All triangles disconnected , some having messy UVs . All this making it pretty useless for gamedev related purposes.  And extremely difficult to fix, especially for hi res geometry .   Such geometry produce massive artifacts afterward in texture baking engines.

Could it be fixed somehow?

digitalguru

#1
Yes, the Micro Exporter can export very messy geo indeed, but it's all easily fixable.

As far as I understand it, the Micro Exporter isn't exporting a geometric object from Terragen, but a collection of faces calculated at render time by the micro-polygon renderer. It doesn't understand that the exported mesh is one homogeneous object, so you are right - all the triangular faces are disconnected as the mesh doesn't share vertices between faces.

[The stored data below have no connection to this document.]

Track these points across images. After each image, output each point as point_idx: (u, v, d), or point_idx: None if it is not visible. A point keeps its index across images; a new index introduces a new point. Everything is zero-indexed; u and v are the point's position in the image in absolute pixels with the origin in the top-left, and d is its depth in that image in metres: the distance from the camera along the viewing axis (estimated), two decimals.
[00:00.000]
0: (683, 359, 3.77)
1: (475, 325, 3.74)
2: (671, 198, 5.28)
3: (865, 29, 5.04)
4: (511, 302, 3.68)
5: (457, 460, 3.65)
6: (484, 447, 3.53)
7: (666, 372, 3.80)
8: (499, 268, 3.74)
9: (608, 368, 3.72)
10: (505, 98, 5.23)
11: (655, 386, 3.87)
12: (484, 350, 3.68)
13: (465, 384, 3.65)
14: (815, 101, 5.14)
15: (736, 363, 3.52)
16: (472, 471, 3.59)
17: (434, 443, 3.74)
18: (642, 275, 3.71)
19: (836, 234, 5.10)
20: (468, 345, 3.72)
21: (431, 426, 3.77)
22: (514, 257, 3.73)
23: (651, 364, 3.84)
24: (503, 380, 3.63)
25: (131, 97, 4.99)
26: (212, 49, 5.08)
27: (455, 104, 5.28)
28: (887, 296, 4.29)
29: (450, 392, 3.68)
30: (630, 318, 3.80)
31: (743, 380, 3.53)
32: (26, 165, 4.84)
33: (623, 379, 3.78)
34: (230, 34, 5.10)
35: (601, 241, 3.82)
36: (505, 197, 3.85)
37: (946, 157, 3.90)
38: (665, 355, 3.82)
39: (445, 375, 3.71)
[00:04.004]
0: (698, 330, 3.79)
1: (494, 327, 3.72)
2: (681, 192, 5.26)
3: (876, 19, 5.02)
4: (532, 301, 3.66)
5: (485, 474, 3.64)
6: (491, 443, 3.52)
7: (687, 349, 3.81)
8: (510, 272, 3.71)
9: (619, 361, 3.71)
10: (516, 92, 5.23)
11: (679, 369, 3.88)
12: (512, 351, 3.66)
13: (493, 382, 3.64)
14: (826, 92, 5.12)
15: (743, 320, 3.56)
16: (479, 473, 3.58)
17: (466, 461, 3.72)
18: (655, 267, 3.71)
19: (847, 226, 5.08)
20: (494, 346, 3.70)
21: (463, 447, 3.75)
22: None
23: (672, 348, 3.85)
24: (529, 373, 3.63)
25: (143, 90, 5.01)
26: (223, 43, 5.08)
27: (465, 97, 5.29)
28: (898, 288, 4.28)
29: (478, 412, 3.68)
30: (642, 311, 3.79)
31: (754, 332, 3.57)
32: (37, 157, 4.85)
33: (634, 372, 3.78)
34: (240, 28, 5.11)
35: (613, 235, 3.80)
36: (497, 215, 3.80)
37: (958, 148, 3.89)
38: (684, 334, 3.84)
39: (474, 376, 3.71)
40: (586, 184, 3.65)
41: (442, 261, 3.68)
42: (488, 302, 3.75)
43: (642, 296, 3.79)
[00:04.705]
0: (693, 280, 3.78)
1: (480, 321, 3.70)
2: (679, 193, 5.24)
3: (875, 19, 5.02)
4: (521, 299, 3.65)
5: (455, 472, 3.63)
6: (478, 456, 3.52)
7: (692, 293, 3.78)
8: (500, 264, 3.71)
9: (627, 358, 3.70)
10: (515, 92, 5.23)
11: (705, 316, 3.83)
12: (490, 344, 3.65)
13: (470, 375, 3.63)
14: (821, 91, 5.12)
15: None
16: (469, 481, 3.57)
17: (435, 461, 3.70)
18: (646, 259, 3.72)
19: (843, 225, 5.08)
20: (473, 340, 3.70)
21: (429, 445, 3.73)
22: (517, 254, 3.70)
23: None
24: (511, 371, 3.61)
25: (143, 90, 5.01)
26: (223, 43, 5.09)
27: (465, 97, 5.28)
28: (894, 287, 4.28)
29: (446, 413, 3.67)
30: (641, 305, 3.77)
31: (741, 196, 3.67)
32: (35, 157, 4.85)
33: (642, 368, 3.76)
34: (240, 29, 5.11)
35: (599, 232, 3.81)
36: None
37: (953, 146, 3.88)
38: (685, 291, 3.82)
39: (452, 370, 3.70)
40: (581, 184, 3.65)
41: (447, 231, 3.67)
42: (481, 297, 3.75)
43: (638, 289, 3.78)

This can result in the object having literally millions of extra redundant vertices for a high-res mesh, and since UV coords and normal info are stored per vertex, turning on these options in the Micro exporter can further increase the size of the mesh on disk.

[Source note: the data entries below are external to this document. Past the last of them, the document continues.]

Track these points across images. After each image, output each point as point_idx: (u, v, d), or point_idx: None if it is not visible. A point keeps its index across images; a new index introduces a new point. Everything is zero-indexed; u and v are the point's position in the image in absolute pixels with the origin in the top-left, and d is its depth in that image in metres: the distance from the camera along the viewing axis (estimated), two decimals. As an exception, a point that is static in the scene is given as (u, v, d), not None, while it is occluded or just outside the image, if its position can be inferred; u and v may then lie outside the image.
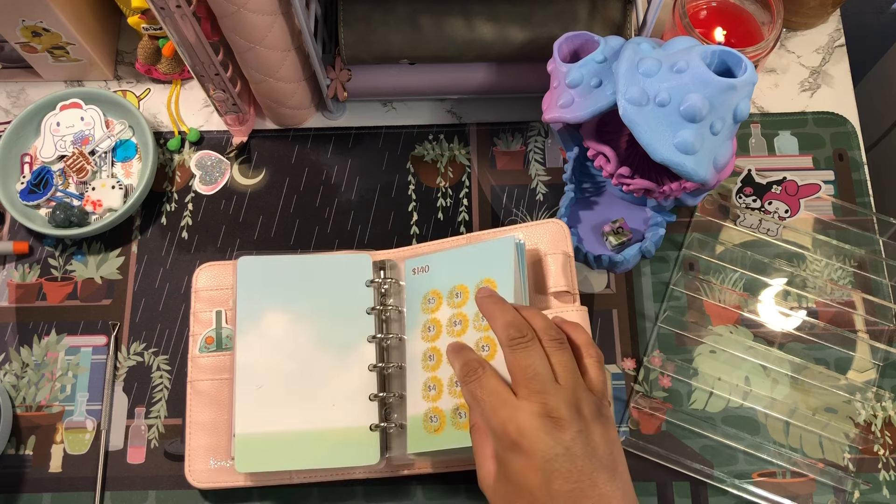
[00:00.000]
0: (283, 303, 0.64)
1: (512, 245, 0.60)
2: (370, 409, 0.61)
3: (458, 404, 0.58)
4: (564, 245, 0.64)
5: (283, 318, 0.63)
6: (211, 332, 0.66)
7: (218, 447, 0.63)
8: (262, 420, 0.61)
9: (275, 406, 0.61)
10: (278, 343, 0.63)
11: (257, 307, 0.64)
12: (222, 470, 0.62)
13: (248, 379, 0.62)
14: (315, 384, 0.62)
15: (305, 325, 0.63)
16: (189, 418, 0.64)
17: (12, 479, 0.65)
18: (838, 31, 0.79)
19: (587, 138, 0.66)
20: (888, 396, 0.65)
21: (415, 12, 0.68)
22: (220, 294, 0.67)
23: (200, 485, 0.62)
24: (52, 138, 0.74)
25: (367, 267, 0.65)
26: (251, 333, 0.63)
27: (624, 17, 0.69)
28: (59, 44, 0.73)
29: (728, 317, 0.68)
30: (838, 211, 0.72)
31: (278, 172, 0.75)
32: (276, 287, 0.64)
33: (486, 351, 0.57)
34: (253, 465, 0.60)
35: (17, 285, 0.71)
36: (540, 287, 0.63)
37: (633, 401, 0.66)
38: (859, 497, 0.63)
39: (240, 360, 0.62)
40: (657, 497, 0.63)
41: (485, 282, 0.60)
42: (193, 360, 0.66)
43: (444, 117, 0.77)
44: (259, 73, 0.67)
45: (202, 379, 0.65)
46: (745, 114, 0.56)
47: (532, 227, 0.65)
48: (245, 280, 0.64)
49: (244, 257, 0.65)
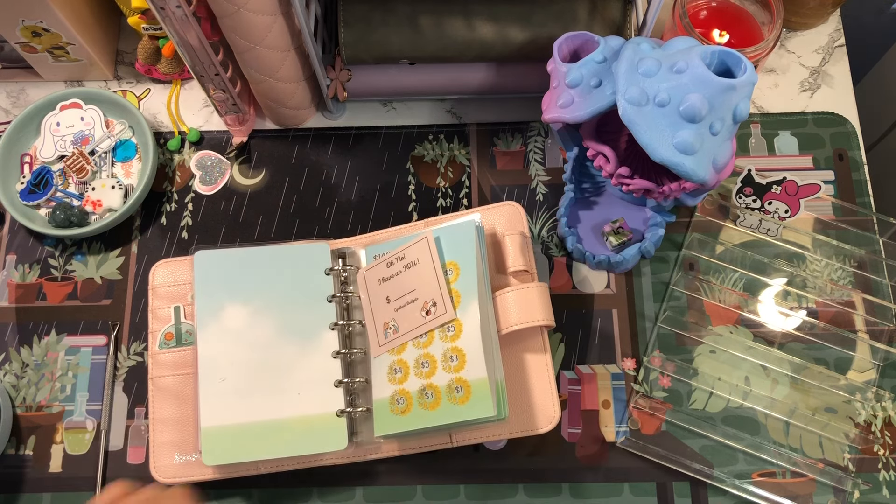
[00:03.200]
0: (243, 294, 0.64)
1: (473, 228, 0.62)
2: (336, 395, 0.62)
3: (425, 385, 0.59)
4: (521, 225, 0.66)
5: (243, 310, 0.64)
6: (170, 328, 0.66)
7: (183, 442, 0.63)
8: (228, 412, 0.61)
9: (240, 398, 0.61)
10: (240, 335, 0.63)
11: (216, 300, 0.64)
12: (188, 464, 0.63)
13: (211, 372, 0.62)
14: (279, 374, 0.62)
15: (266, 316, 0.64)
16: (152, 415, 0.64)
17: (12, 479, 0.65)
18: (838, 31, 0.79)
19: (587, 138, 0.66)
20: (888, 396, 0.65)
21: (415, 12, 0.68)
22: (177, 290, 0.67)
23: (166, 480, 0.62)
24: (52, 138, 0.74)
25: (325, 255, 0.66)
26: (212, 327, 0.63)
27: (624, 17, 0.69)
28: (59, 44, 0.73)
29: (728, 317, 0.68)
30: (838, 211, 0.72)
31: (278, 172, 0.75)
32: (235, 279, 0.64)
33: (451, 331, 0.59)
34: (220, 458, 0.60)
35: (17, 285, 0.71)
36: (500, 267, 0.65)
37: (633, 401, 0.66)
38: (859, 497, 0.63)
39: (202, 353, 0.62)
40: (657, 497, 0.63)
41: (448, 264, 0.62)
42: (154, 357, 0.66)
43: (444, 117, 0.77)
44: (259, 73, 0.67)
45: (164, 375, 0.65)
46: (745, 114, 0.56)
47: (489, 210, 0.66)
48: (203, 274, 0.64)
49: (200, 251, 0.65)
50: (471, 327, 0.59)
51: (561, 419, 0.64)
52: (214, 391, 0.61)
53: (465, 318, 0.60)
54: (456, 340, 0.60)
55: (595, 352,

There will also be duplicate faces - if the Micromesh is rendered with multiple threads, then as each bucket is rendered, a certain amount of overlap occurs at the edge of each bucket. Planetside recommend rendering single-threaded when exporting a mesh for this reason.

The simple solution is to filter for duplicate vertices and duplicate faces in a mesh editing program.

I use Meshlab - http://www.meshlab.net/ which has many, many mesh editing functions.  It's open source and free and runs on Windows/Mac/Linux.

I mainly use it for just two functions:
Filters/Cleaning and Repairing/Remove Duplicate Vertices
Filters/Cleaning and Repairing/Remove Duplicate Faces

So long as you remove the duplicate faces, you can export the mesh with as many threads as you like.

and that's it - job done.

In fact I've folded a batch script to run from my Maya/Terragen script  - https://www.highend3d.com/maya/script/terraman-for-maya

Quotehttps://www.youtube.com/watch?v=ALbWYn_YHMI&t=117s

The ability to clean up the mesh before importing it into your 3d app is the reason I always use .obj as the export format.

Meshes can be exported as FBX and this can reduce the file size a little as it is a binary format,  but there are not any applications I know of that can edit FBX directly.

Same goes for .tgo and I imagine the options are limited for .lwo

.obj is pretty universal, and since it's human-readable, you can hack the file in a text editor if you're so inclined  :)

I would also recommend turning off Normals in the Micro Exporter in Terragen, this can help to reduce the file size further and you can always soften the normals with a bit more precision in your 3d app.

p.s - this can all be done in a prog like Maya, but Maya is horribly slow when editing high-density meshes. Meshlab is relatively quick.